L’approche de Vinci diffère de celle de Schneider, explique Sarah Tesei, directrice de l’innovation sociale du groupe de BTP, car, en tant qu' "organisation extrêmement décentralisée", "les grands process ne vont pas fonctionner". "Il faut trouver d’autres mécanismes pour être plus opérationnel."

Vinci fait "90 % de son chiffre d’affaires en Europe et Amérique du Nord", mais l’entreprise connaît un "fort développement à l’international" en dehors de ces zones historiques et, de ce fait, "la question des droits de l’homme va prendre de plus en plus de place", précise-t-elle encore.

Son intervention s’est concentrée sur les agences de recrutement et les "flux migratoires" entre le Qatar et les pays d’Asie du Sud-Est.

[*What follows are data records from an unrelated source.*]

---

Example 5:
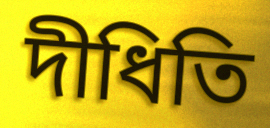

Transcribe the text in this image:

দীধিতি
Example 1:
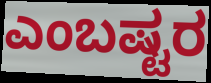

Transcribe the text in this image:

ಎಂಬಷ್ಟರ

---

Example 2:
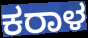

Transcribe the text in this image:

ಕರಾಳ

Vinci est depuis mars 2015 au cœur d’une controverse qui l’oppose à l’ONG Sherpa (voir encadré).

Enquête préliminaire du Parquet

Sherpa a porté plainte contre Vinci Construction grands projets et les dirigeants français de sa filiale qatarie, en mars 2015, pour des infractions de "travail forcé, réduction en servitude, et recel" vis-à-vis des travailleurs migrants sur les chantiers de construction des infrastructures en vue de la Coupe du monde 2022, auprès du tribunal de grande instance de Nanterre. Le Parquet de Nanterre a ouvert en avril 2015 une enquête préliminaire.

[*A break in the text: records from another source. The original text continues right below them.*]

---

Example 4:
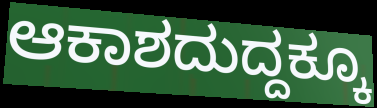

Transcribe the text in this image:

ಆಕಾಶದುದ್ದಕ್ಕೂ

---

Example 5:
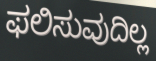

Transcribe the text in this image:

ಫಲಿಸುವುದಿಲ್ಲ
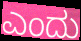
ಎಂದು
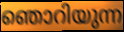
ഞൊറിയുന്ന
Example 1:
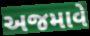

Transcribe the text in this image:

અજમાવે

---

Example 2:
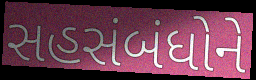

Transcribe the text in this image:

સહસંબંધોને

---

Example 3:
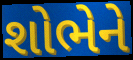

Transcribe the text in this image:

શોભેને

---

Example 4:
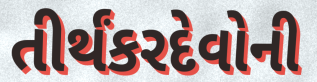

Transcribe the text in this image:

તીર્થંકરદેવોની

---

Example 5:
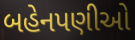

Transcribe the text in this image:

બહેનપણીઓ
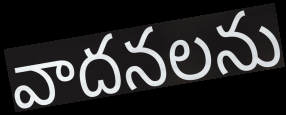
వాదనలను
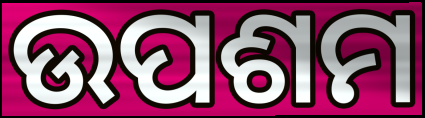
ଉପଶମ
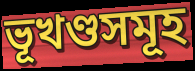
ভূখণ্ডসমূহ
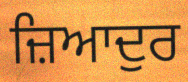
ਜ਼ਿਆਦੁਰ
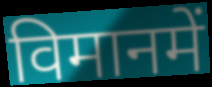
विमानमें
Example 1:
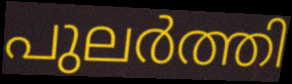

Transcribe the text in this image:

പുലർത്തി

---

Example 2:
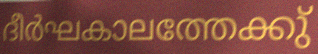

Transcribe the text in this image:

ദീർഘകാലത്തേക്കു്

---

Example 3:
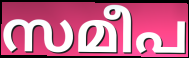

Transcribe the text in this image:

സമീപ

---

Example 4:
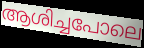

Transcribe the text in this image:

ആശിച്ചപോലെ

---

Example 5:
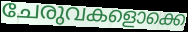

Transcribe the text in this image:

ചേരുവകളൊക്കെ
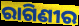
ରାଗିଣୀର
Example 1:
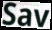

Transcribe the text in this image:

Sav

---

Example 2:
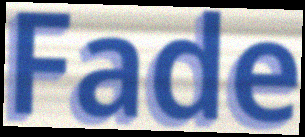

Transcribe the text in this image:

Fade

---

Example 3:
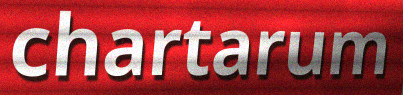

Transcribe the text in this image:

chartarum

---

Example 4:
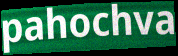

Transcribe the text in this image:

pahochva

Vinci réfute ces allégations et a elle-même porté plainte contre Sherpa pour diffamation.

"Évidemment, on ne s’attendait pas à être attaqué [en justice]. On est plutôt considéré localement comme des bons élèves", explique Sarah Tesei au cours de la matinée. "Cela a eu comme effet de partager nos pratiques. Il y a beaucoup de choses déjà faites. Aujourd’hui, on rencontre toutes nos parties prenantes pour échanger sur le sujet."

Sarah Tesei commence par rappeler l’absence de main-d’œuvre locale dans les pays du Golfe, qui nécessite de la recruter ailleurs, via des agences de recrutement. "Nous sommes obligés de passer par ces agences, assermentées par leur pays d’origine. On ne peut pas faire de recrutement en direct. C’est légalement impossible."

Outre ces agences, les entreprises font généralement appel à des intermédiaires. Mais Vinci a décidé de s’en passer et d’aller en Asie du Sud-Est pour être "en lien direct avec les agences de recrutement".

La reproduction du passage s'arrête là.